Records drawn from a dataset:
=== Section Start ===

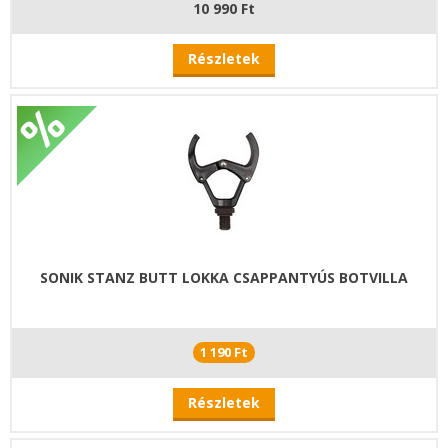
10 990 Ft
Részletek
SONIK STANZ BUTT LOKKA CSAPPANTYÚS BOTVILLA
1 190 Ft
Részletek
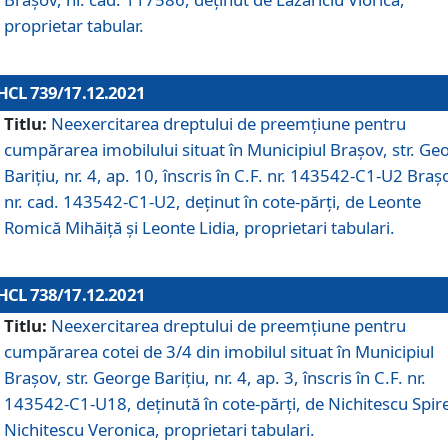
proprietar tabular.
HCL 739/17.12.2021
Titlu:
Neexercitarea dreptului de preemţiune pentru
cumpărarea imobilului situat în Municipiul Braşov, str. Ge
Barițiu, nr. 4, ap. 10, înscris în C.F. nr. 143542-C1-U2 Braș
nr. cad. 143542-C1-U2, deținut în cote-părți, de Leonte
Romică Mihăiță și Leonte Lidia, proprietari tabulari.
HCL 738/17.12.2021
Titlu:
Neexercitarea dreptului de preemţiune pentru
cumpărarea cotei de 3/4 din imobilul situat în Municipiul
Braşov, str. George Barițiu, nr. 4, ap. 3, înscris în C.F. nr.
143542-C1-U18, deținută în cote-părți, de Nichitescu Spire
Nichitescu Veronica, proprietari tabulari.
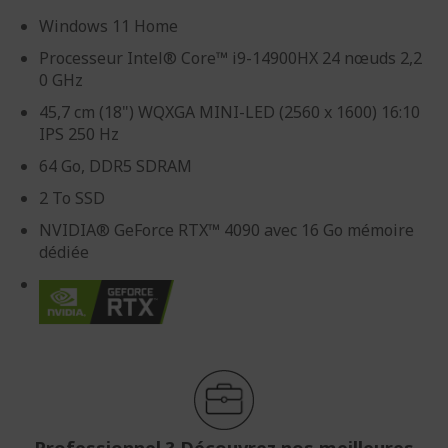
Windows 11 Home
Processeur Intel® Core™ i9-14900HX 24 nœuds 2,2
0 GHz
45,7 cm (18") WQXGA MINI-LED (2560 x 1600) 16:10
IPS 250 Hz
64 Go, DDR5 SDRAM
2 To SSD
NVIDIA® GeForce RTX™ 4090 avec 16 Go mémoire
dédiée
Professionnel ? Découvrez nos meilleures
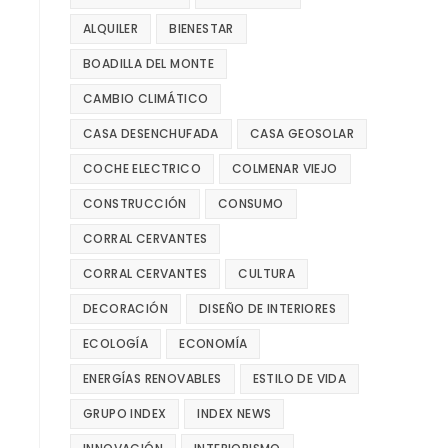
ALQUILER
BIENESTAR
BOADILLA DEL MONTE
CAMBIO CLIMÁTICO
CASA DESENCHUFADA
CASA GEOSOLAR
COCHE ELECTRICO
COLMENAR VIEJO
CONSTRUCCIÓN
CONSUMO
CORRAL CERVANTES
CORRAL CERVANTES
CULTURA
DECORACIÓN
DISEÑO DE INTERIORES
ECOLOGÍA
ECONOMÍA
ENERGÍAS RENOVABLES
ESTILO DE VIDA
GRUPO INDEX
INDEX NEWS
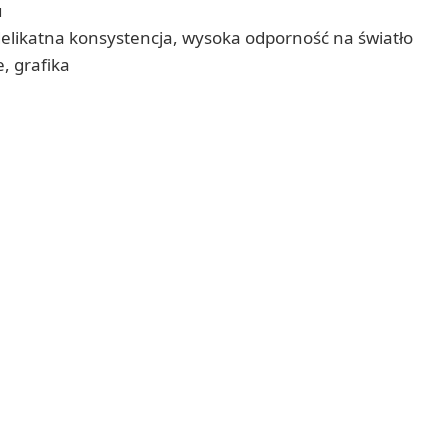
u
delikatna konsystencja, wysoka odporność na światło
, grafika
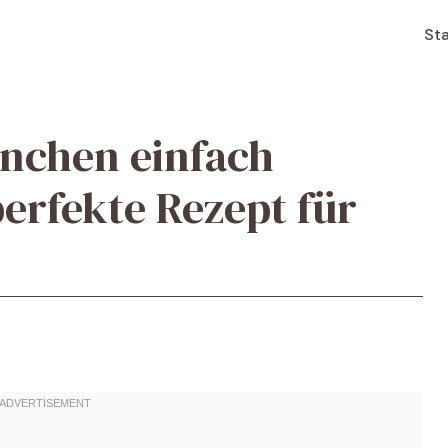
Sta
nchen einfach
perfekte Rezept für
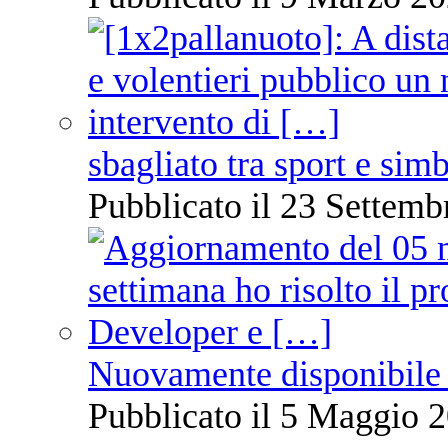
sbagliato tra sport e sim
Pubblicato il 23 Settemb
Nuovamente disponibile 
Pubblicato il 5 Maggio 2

=== Section End ===

* **PROBLEM REQUIREMENTS**: Set the pictures aside and repeat only the lines from the one containing "x 1600) 16:10" through the last line of the entries above, exactly as they stand.

* **OUTPUT BELOW**:
45,7 cm (18") WQXGA MINI-LED (2560 x 1600) 16:10
IPS 250 Hz
64 Go, DDR5 SDRAM
2 To SSD
NVIDIA® GeForce RTX™ 4090 avec 16 Go mémoire
dédiée
Professionnel ? Découvrez nos meilleures
ALQUILER
BIENESTAR
BOADILLA DEL MONTE
CAMBIO CLIMÁTICO
CASA DESENCHUFADA
CASA GEOSOLAR
COCHE ELECTRICO
COLMENAR VIEJO
CONSTRUCCIÓN
CONSUMO
CORRAL CERVANTES
CORRAL CERVANTES
CULTURA
DECORACIÓN
DISEÑO DE INTERIORES
ECOLOGÍA
ECONOMÍA
ENERGÍAS RENOVABLES
ESTILO DE VIDA
GRUPO INDEX
INDEX NEWS
u
delikatna konsystencja, wysoka odporność na światło
, grafika
Sta
nchen einfach
perfekte Rezept für
sbagliato tra sport e sim
Pubblicato il 23 Settemb
Nuovamente disponibile 
Pubblicato il 5 Maggio 2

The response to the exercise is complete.